EXERCISE INSTRUCTIONS »
Find every line below that contains the string "цепных", matching case, and copy each of those lines in full.

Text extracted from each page
----------------
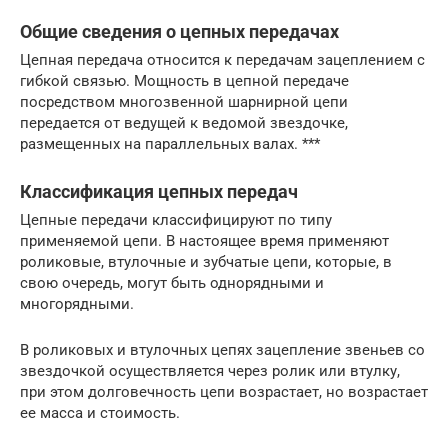
Общие сведения о цепных передачах
Цепная передача относится к передачам зацеплением с
гибкой связью. Мощность в цепной передаче
посредством многозвенной шарнирной цепи
передается от ведущей к ведомой звездочке,
размещенных на параллельных валах. ***
Классификация цепных передач
Цепные передачи классифицируют по типу
применяемой цепи. В настоящее время применяют
роликовые, втулочные и зубчатые цепи, которые, в
свою очередь, могут быть однорядными и
многорядными.
В роликовых и втулочных цепях зацепление звеньев со
звездочкой осуществляется через ролик или втулку,
при этом долговечность цепи возрастает, но возрастает
ее масса и стоимость.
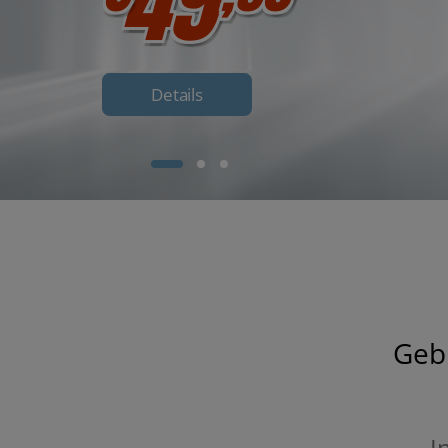
Details
Geb
I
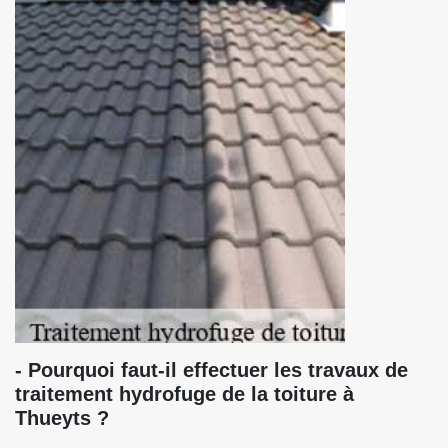
- Pourquoi faut-il effectuer les travaux de
traitement hydrofuge de la toiture à
Thueyts ?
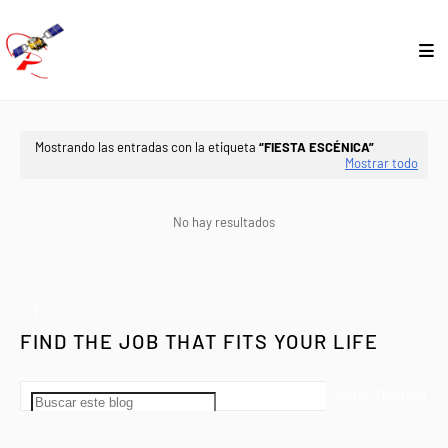
Mostrando las entradas con la etiqueta
FIESTA ESCÉNICA
Mostrar todo
No hay resultados
1
FIND THE JOB THAT FITS YOUR LIFE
----------------
SOLUTION »
Общие сведения о цепных передачах
Классификация цепных передач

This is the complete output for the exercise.